Le terme “féminisme washing” s’inspire de son prédécesseur le greenwashing. Cette technique de marketing et de stratégie de communication vise l’utilisation fallacieuse de bonnes pratiques écologiques dans le but d’attirer des clients. Les marques de voiture, principalement, ont été pointées du doigt pour avoir “verdi” leur communication. Pour Léa Lejeune, la mécanique du “féminisme washing” est similaire, exception faite qu’il s’agit cette fois, non pas de passer un coup de vert, mais de “rose” sur sa communication ou son marketing lorsque l’on est une marque. Le but ? Faire vendre, alors que, selon l’auteure “l’entreprise en question n’agit pas réellement pour l’égalité”. Et “les entreprises qui s’efforcent de redorer leur image sur le dos d’une des valeurs pivot de la société contemporaine” prône “un féminisme de façade”. Léa Lejeune alerte sur les “effets pervers” de telles pratiques. “[Les entreprises] peuvent par exemple vendre des produits fabriqués au prix de la souffrance de nombreuses femmes à celles qui pensent justement les défendre.”

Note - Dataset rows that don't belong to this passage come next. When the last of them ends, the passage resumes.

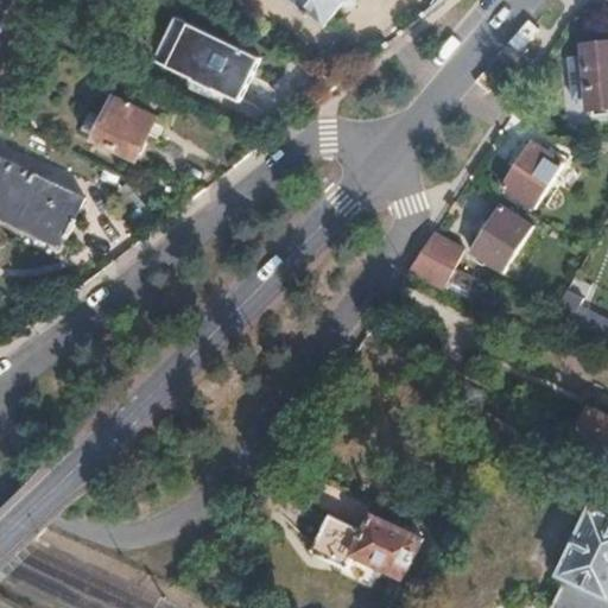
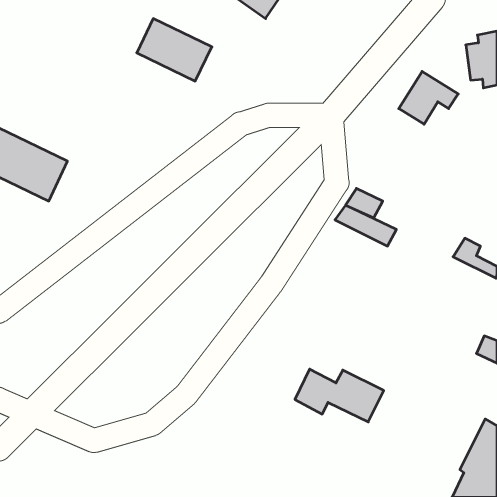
building: [78,96,151,156] -> none
building: [504,141,576,205] -> [399,71,458,124]
building: [473,205,533,271] -> none
building: [312,513,420,577] -> [295,369,384,422]

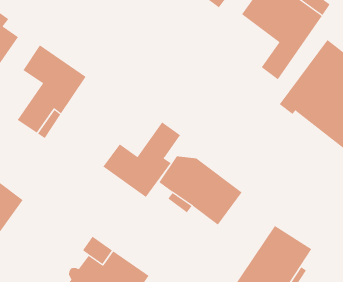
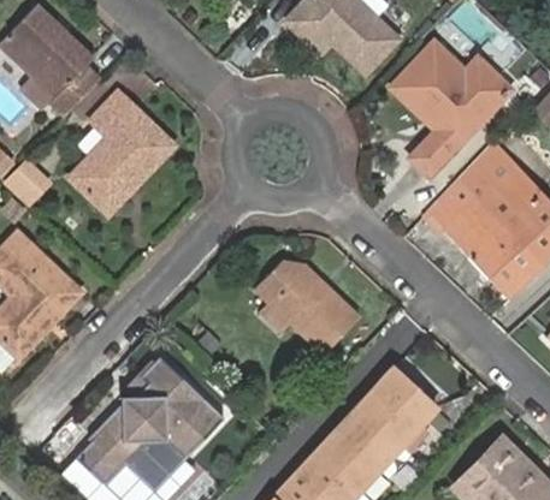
building: [102,121,181,198] -> none

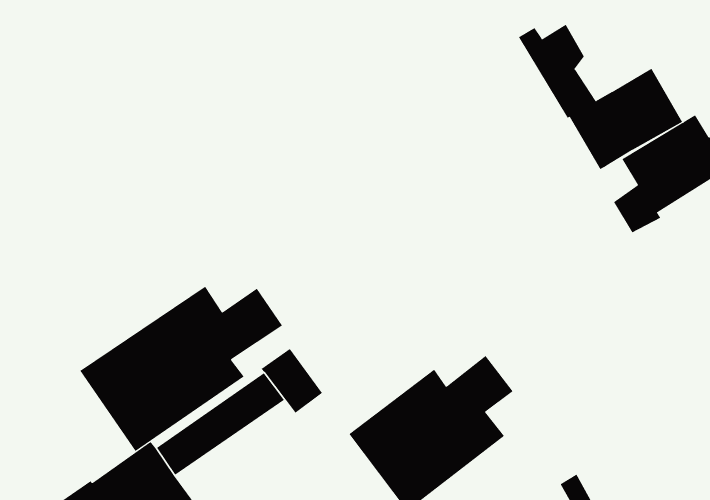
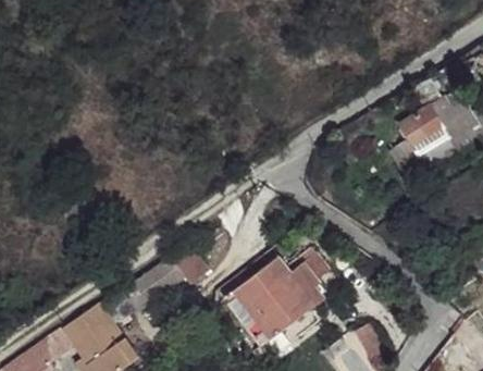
building: [518,24,683,170] -> none
building: [80,286,283,452] -> none

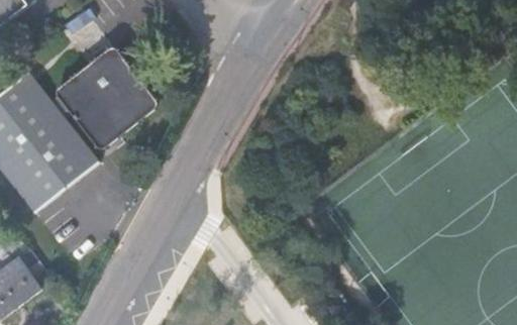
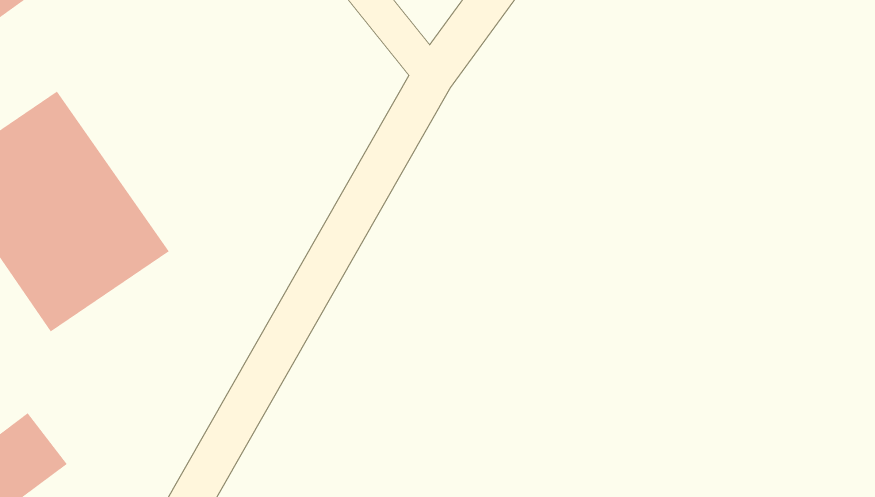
building: [59,49,153,144] -> none

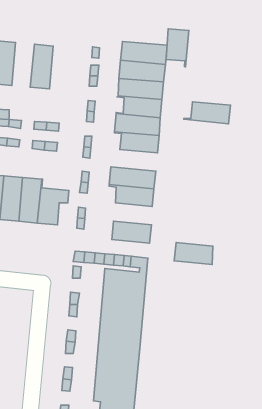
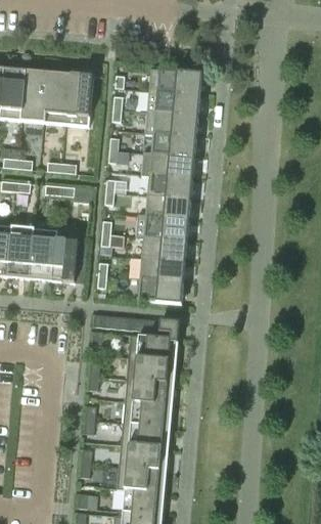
building: [166,29,189,67] -> none
building: none -> [20,70,47,122]
building: none -> [64,74,92,126]
building: [184,102,230,124] -> [136,194,190,220]
building: [174,243,213,264] -> [139,257,184,282]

Gare aux inégalités salariales dans la mode
Alors que le t-shirt à message – “Girl Power” – a envahi les podiums des grandes marques de luxe, chez Dior par exemple, cet engouement affiché pour le pouvoir des femmes, ne se reflète pas au sein même de l’entreprise. Le groupe LVMH, par exemple – auquel Dior appartient – ne comptait que trois dirigeantes femmes (Céline, Kenzo et Thomas Pink), avant l’arrivée de Maria Grazia Chiuri à la tête de Dior, en 2017. Au global, rappelle l’auteure, “sur 371 patrons de marques comptabilisés par la dernière étude du site Business of Fashion lors de quatre fashions week printemps-été 2017, seuls 40,2% étaient des femmes”. Et, toujours selon la même étude, parmi les 50 marques les plus influentes de la mode, seules 14% étaient conduites par une femme. De quoi laisser le slogan du t-shirt au panier.
L’injonction paradoxale des marques de cosmétiques
La mode n’est pas la seule visée par l’enquête. Les marques de maquillage par exemple : “un maquillage, même sain pour la peau et fabriqué par des salariés correctement payés et promus, reste un outil destiné à coller aux normes de la beauté de la société à un instant T. Ces produits ne peuvent pas devenir féministes ‘en soi’. S’ils contribuaient réellement à réduire les injonctions de la beauté féminine, ils se tireraient une balle dans le pied en réduisant la taille de leur marché. Une logique féministe jusqu’au-boutiste conduirait à les faire disparaître progressivement.
Le cas L’Oréal
Pour autant, le tableau n’est pas noir à 100%. De nombreuses entreprises, même dans le milieu des cosmétiques font de véritables efforts pour réduire les inégalités en leur propre sein. L’Oréal par exemple. Cette marque qui, du propre aveu de Jean-Claude Legrand, directeur général des ressources humaines du groupe L’Oréal, était “du maquillage fait par des hommes pour des femmes” travaille depuis de nombreuses années à l’égalité salariale. Depuis l’arrivée de celui qui siège également au Haut Conseil à l’égalité (HCE), une instance indépendante chargée d’évaluer les mesures en faveur du droit des femmes et de faire des propositions au gouvernement, les écarts de salaires et d’équilibre ont été repérés, et mesurés en prenant en compte le sexe, l’âge, l’ancienneté, et l’évolution des rémunérations. En 2007, alors que les femmes étaient payées en moyenne 19% de moins que leurs collègues, l’écart s’est aujourd’hui réduit à 3,9%.
Les efforts se font sentir certes. Mais la route reste longue.